**Task to complete:**
A single stretch of the material below is to be transcribed exactly, starting at the line with "I am building a map index. Dump" and ending after the line with "Annotation task. Dump".

-*-

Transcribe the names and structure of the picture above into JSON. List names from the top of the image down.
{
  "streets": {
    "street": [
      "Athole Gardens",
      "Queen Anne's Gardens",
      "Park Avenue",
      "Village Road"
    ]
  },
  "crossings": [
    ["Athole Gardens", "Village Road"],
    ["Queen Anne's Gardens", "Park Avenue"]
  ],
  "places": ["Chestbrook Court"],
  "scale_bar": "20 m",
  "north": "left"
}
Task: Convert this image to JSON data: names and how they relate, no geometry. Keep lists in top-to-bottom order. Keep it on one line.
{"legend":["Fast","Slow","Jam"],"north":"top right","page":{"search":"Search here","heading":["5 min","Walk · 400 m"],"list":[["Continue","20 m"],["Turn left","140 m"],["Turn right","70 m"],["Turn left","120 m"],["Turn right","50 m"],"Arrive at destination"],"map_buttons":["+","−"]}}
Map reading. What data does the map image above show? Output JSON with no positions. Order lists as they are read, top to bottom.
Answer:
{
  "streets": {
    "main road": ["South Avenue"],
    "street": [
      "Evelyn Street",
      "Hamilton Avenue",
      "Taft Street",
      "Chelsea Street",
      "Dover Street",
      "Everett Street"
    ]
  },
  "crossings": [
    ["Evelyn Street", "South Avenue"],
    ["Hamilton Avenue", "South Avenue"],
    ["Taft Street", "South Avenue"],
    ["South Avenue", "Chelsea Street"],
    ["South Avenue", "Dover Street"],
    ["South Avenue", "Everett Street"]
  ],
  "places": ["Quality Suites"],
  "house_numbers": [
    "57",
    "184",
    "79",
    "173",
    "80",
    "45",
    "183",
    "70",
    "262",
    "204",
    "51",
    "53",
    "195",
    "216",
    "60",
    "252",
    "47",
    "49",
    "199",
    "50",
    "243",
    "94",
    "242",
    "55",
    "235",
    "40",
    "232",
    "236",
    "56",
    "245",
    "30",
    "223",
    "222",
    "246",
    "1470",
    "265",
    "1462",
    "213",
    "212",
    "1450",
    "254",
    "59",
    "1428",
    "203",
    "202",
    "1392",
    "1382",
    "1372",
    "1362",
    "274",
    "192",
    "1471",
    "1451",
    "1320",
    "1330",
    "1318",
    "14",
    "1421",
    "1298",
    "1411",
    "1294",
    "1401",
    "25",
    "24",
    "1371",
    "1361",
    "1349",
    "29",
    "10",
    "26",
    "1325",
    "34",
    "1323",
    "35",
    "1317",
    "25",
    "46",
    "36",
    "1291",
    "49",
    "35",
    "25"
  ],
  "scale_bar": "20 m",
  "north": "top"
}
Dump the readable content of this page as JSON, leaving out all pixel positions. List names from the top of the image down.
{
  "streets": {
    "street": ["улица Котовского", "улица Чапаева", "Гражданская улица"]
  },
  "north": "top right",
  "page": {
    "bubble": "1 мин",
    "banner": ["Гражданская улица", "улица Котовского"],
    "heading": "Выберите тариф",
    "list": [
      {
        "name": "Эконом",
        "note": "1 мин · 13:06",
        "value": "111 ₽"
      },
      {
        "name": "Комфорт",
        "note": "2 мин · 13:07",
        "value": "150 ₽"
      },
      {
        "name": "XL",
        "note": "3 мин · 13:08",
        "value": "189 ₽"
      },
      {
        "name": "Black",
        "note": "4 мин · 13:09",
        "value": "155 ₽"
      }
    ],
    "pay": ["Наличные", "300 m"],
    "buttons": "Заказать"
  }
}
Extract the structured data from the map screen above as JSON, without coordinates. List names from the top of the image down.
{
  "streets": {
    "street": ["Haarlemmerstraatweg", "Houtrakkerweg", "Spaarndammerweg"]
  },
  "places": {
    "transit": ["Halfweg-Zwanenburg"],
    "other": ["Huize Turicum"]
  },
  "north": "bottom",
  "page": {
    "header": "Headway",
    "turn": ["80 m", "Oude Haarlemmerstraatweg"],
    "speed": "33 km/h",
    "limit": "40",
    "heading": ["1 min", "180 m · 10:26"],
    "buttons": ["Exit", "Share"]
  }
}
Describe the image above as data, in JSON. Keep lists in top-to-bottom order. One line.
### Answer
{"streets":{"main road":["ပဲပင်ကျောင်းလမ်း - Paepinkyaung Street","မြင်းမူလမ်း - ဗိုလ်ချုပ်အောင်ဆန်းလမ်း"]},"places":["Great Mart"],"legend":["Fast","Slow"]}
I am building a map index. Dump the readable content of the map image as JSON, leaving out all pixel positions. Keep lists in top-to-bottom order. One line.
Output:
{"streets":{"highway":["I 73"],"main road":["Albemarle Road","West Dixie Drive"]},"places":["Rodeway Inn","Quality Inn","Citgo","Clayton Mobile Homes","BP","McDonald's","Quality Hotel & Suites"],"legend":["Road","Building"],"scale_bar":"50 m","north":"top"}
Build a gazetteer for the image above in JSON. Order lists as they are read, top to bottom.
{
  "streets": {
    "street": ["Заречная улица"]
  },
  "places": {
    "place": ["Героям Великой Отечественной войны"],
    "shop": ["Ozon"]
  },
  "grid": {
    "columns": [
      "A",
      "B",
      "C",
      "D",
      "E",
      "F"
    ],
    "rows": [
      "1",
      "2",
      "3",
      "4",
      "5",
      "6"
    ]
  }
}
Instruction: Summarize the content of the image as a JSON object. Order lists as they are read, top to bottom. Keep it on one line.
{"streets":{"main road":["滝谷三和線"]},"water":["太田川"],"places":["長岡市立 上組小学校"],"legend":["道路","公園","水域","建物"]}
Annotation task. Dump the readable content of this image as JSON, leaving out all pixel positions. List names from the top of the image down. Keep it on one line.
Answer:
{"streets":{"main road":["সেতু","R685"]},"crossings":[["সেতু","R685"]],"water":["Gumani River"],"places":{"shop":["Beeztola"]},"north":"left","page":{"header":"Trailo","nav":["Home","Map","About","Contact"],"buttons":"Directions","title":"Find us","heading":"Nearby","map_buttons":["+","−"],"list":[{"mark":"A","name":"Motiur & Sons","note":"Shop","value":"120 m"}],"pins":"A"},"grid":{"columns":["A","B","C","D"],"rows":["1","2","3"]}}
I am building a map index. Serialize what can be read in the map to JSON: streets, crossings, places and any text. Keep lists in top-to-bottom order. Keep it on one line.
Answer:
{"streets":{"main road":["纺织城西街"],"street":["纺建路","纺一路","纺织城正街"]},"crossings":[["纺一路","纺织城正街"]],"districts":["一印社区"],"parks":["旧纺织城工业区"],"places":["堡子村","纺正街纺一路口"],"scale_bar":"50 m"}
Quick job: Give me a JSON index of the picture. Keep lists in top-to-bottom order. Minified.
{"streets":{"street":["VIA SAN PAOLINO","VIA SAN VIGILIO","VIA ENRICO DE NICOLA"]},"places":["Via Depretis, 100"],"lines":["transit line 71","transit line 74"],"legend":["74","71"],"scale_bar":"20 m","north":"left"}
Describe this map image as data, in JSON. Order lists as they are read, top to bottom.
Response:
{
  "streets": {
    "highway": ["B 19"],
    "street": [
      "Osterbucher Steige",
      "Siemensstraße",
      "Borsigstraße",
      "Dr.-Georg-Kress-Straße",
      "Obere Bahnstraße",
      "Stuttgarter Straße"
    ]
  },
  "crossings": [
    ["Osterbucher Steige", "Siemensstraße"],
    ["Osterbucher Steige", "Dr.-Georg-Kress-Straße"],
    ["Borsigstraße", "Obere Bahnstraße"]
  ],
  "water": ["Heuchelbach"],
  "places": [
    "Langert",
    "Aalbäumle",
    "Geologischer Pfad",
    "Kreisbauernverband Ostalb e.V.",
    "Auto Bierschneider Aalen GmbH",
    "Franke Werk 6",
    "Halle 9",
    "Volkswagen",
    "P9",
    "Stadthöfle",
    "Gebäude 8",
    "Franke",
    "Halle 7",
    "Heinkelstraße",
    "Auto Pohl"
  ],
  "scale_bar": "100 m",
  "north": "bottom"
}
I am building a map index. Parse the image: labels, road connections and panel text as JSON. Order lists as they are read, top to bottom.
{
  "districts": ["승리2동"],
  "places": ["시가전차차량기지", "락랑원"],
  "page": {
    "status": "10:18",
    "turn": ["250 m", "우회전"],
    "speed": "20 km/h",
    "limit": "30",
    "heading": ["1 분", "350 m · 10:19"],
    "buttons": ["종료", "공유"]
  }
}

-*-

**Written solution:**
I am building a map index. Dump the readable content of the map image as JSON, leaving out all pixel positions. Keep lists in top-to-bottom order. One line.
Output:
{"streets":{"highway":["I 73"],"main road":["Albemarle Road","West Dixie Drive"]},"places":["Rodeway Inn","Quality Inn","Citgo","Clayton Mobile Homes","BP","McDonald's","Quality Hotel & Suites"],"legend":["Road","Building"],"scale_bar":"50 m","north":"top"}
Build a gazetteer for the image above in JSON. Order lists as they are read, top to bottom.
{
  "streets": {
    "street": ["Заречная улица"]
  },
  "places": {
    "place": ["Героям Великой Отечественной войны"],
    "shop": ["Ozon"]
  },
  "grid": {
    "columns": [
      "A",
      "B",
      "C",
      "D",
      "E",
      "F"
    ],
    "rows": [
      "1",
      "2",
      "3",
      "4",
      "5",
      "6"
    ]
  }
}
Instruction: Summarize the content of the image as a JSON object. Order lists as they are read, top to bottom. Keep it on one line.
{"streets":{"main road":["滝谷三和線"]},"water":["太田川"],"places":["長岡市立 上組小学校"],"legend":["道路","公園","水域","建物"]}
Annotation task. Dump the readable content of this image as JSON, leaving out all pixel positions. List names from the top of the image down. Keep it on one line.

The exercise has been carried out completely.